Também não resiste ao grave que anuncia “Everybody”. “Mas há alguém que tenha a coragem de não dançar isto?”, interrogamo-nos. É a máquina do showbizz americano no seu melhor: a batida infalível dos melhores produtores, harmonias afinadas de cinco cantores, um refrão que todos conseguem acompanhar e até uma frase com coreografia provocante (mas inocente qb) a acompanhar, quando os boys nos perguntam “Am I sexual?”. Segue-se o crescendo e o drop em que todos saltam. O ambiente de festa continua com “We’ve Got It Goin’ On” e já não há pés no chão da Altice Arena, as inibições ficaram todas à porta e os quarentões dançam como se tivessem 16 anos outra vez. Ou, talvez, como nunca dançaram aos 16.
O final do momento mais frenético dá-se com “The One” e acabamos todos a prometer que seremos “A Tal” enquanto confessamos, sem margem para dúvidas, que sim, são eles a boy band, a única que interessa, a única que não esqueceremos como fizemos com praticamente todos os sucessos de uns tais ‘N SYNC, Boyzone e Westlife que vieram depois, mas nunca nos encheram as medidas como estes.
Tudo termina exatamente como deve ser. A balada icónica “I Want It That Way” é cantada pelo grupo vestido de branco, como na capa do icónico Millenium e em tantas outras vezes que suspirámos por eles com as camisolas de alças que nunca mais deixámos nenhum outro usar à nossa frente. O momento parece ser final, mas é claro que há encore (e com direito a mudança de roupa em velocidade supersónica). “Don’t Go Breaking My Heart” faz a transição perfeita para terminar com o hino “Larger Than Life” e encerrar com a impressão de que não se está a cantar apenas uma cantiga de amor, mas algo mais do que isso.

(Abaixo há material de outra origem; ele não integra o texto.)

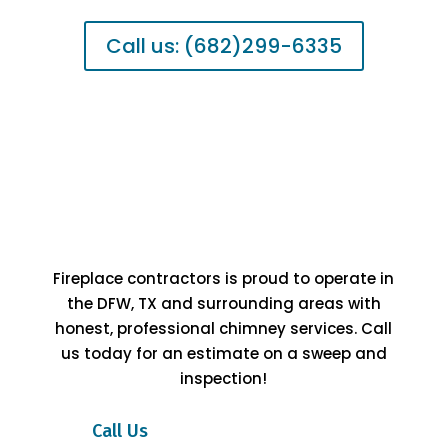
Call us: (682)299-6335
Fireplace contractors is proud to operate in
the DFW, TX and surrounding areas with
honest, professional chimney services. Call
us today for an estimate on a sweep and
inspection!
Call Us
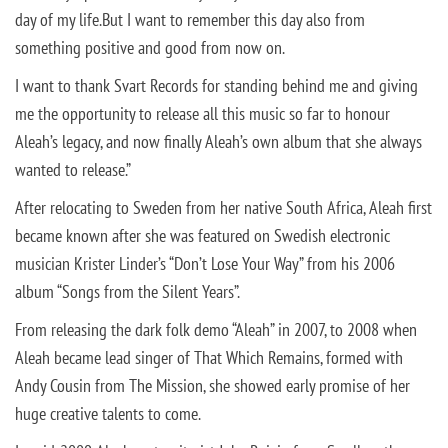
day of my life.
But I want to remember this day also from
something positive and good from now on.
I want to thank Svart Records for standing behind me and giving
me the opportunity to release all this music so far to honour
Aleah’s legacy, and now finally Aleah’s own album that she always
wanted to release.”
After relocating to Sweden from her native South Africa, Aleah first
became known after she was featured on Swedish electronic
musician Krister Linder’s “Don’t Lose Your Way” from his 2006
album “Songs from the Silent Years”.
From releasing the dark folk demo “Aleah” in 2007, to 2008 when
Aleah became lead singer of That Which Remains, formed with
Andy Cousin from The Mission, she showed early promise of her
huge creative talents to come.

Foi 1h50 de espetáculo, cronometrada ao pormenor, sem um detalhe fora do lugar. Saímos com a sensação de que vimos uma máquina bem oleada a repetir o espetáculo que monta todas as noites para outros.
Mas é como quando voltamos a encontrar aquele ex-namorado da adolescência e, em vez de um balde de água fria, corre tudo bem. Quando ele faz aquele sorriso maroto que o deixa de covinha na bochecha (e a nós com borboletas na barriga) e nos canta ao ouvido “No matter the distance, I want you to know you’re deep down inside of me” sabemos que naquele momento — pelo menos naquele momento — não queríamos estar em mais nenhum outro lugar. Seja com 14, 32 ou 44 anos.